◆ **SUPPLIED PASSAGE**:
================
ALCOHOL Focus Scotland (AFS) has been criticised by the drinks industry following the release of the charity’s latest report, which makes over 40 policy recommendations to the Scottish Government.
Recommendations put forward in Changing Scotland’s Relationship with Alcohol, a joint report from AFS, BMA Scotland and other alcohol-focused health groups, include a return of the duty escalator, a more stringent approach to overprovision, curbs on marketing, and a call to “improve police enforcement” where premises “continue to sell alcohol to intoxicated people”.
While acknowledging a decline in alcohol-related hospitalisations and deaths since 2009, the report claims more must be done, estimating alcohol harm costs Scottish society £3.6 billion per year.
The £3.6bn estimate comes from a 2010 report based on data from 2007. Over one third of that estimate is derived from “intangible social costs associated with life years lost”; 7.5% of the £3.6bn can be attributed to health service expenditure.
Dave Roberts, director general of the drinks industry-supported Alcohol Information Partnership (AIP), said the latest AFS report showed “much more of what [AFS is] really after, the breadth and depth of anti-alcohol reform they’re trying to get the Scottish Government to undertake”.
Describing AFS as “wedded to state regulation”, Roberts was critical of the group’s methods and conclusions.
================
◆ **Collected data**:
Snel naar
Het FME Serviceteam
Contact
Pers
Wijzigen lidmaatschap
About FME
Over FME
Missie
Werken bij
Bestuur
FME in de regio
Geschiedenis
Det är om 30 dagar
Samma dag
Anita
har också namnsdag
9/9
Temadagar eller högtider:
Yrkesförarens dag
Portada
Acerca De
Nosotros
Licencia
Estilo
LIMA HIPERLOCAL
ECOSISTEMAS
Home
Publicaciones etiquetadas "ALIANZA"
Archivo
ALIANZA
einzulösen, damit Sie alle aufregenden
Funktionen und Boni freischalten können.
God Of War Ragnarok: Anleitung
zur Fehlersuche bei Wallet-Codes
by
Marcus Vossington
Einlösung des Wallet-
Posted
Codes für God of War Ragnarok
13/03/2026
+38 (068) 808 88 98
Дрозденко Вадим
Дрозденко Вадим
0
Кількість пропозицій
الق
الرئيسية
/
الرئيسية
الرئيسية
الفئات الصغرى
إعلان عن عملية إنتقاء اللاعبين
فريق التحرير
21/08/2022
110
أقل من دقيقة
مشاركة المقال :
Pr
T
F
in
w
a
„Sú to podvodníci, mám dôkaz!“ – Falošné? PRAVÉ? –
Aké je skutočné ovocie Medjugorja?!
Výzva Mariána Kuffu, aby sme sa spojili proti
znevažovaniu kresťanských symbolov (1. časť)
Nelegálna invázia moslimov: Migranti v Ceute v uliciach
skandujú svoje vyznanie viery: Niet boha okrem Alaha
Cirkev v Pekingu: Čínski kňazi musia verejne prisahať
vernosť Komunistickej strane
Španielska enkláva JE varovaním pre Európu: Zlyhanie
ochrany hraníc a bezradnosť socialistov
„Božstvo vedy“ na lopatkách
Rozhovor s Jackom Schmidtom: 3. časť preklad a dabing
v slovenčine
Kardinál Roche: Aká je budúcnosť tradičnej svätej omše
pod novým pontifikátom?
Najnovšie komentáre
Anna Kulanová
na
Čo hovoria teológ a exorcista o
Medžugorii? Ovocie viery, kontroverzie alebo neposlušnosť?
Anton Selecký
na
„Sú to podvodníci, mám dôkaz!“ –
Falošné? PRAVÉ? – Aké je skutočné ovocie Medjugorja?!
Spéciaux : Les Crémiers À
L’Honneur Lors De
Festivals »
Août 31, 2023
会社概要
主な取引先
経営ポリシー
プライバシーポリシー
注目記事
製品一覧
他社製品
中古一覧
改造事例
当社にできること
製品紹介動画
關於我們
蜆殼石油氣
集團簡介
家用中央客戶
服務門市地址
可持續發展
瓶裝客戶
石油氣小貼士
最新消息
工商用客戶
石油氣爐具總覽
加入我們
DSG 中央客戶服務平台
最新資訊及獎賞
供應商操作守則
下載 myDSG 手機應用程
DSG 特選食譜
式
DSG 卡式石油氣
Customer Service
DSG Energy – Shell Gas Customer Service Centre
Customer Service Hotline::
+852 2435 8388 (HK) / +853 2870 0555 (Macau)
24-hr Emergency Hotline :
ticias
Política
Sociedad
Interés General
================
◆ **INSTRUCTIONS**:
1 - Say whether each statement agrees with the article on Alcohol Focus Scotland's report, answering yes or no and quoting the words that decide it.
(a) The report puts more than 40 policy recommendations to the Scottish Government.
(b) The £3.6 billion estimate comes from a report published in 2007.
(c) Health service expenditure accounts for 7.5% of the £3.6 billion estimate.
2 - Answer from the article on Alcohol Focus Scotland's report:
(a) Which organization does Dave Roberts serve as director general?
(b) Since what year does the report acknowledge a decline in alcohol-related hospitalisations and deaths?
(c) What is the title of the joint report?
3 - Extend the article on Alcohol Focus Scotland's report by a few sentences, picking up after its final sentence.
These records have no connection to the article on Alcohol Focus Scotland's report.

◆ **ANSWERS FOR EACH ITEM**:
1 -
(a) Yes: "makes over 40 policy recommendations to the Scottish Government"
(b) No: "The £3.6bn estimate comes from a 2010 report based on data from 2007."
(c) Yes: "7.5% of the £3.6bn can be attributed to health service expenditure"

2 -
(a) The Alcohol Information Partnership (AIP)
(b) 2009
(c) Changing Scotland's Relationship with Alcohol

3 -
“They are overstating their case, they’re using old figures and fanciful figures,” he said, adding that he does not think AFS has shown a causal link between pricing, marketing or availability, and alcohol-related harm.
“It’s pure speculation,” said Roberts. ‘They set out to prove their own point.”
Alison Douglas, chief executive of Alcohol Focus Scotland, said the £3.6bn figure was “the most up to date and best figure available” and that the report and publication date “is clearly listed in the references”.
Douglas added that reducing the availability of alcohol is “internationally recognised as one of the most effective ways to reduce harm”; she cited a World Health Organisation paper from 2009 that found evidence “from a range of settings which demonstrates the importance of a legal framework for reducing the physical availability of alcohol”, adding that “an increased density of alcohol outlets” is associated with increased consumption among young people as well as “increased levels of assault, and other harm such as homicide, child abuse and neglect”.